» **Source data**
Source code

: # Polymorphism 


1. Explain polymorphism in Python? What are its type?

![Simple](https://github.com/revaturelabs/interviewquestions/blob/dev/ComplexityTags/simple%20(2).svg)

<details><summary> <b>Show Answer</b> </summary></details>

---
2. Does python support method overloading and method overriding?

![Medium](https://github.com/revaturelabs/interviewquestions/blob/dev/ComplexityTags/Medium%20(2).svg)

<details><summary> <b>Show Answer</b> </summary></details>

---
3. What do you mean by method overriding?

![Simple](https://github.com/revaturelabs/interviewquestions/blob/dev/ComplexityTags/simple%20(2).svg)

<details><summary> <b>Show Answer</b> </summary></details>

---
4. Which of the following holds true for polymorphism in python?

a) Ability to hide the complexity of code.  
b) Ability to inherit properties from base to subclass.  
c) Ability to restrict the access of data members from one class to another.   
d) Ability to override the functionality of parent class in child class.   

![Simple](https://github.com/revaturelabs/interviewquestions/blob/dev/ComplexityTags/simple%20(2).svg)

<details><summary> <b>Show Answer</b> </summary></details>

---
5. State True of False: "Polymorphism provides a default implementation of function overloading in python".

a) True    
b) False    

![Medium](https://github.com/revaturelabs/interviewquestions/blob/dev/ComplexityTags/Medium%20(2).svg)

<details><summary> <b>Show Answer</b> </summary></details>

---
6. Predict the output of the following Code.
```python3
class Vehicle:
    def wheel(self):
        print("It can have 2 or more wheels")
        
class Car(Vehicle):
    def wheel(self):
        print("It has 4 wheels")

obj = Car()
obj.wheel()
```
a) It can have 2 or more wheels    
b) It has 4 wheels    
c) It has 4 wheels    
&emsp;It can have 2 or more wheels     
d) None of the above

» **Work task**
Which lines hold the string "What"? Copy all of them from the data above.

» **Answer for this exercise**
1. Explain polymorphism in Python? What are its type?
3. What do you mean by method overriding?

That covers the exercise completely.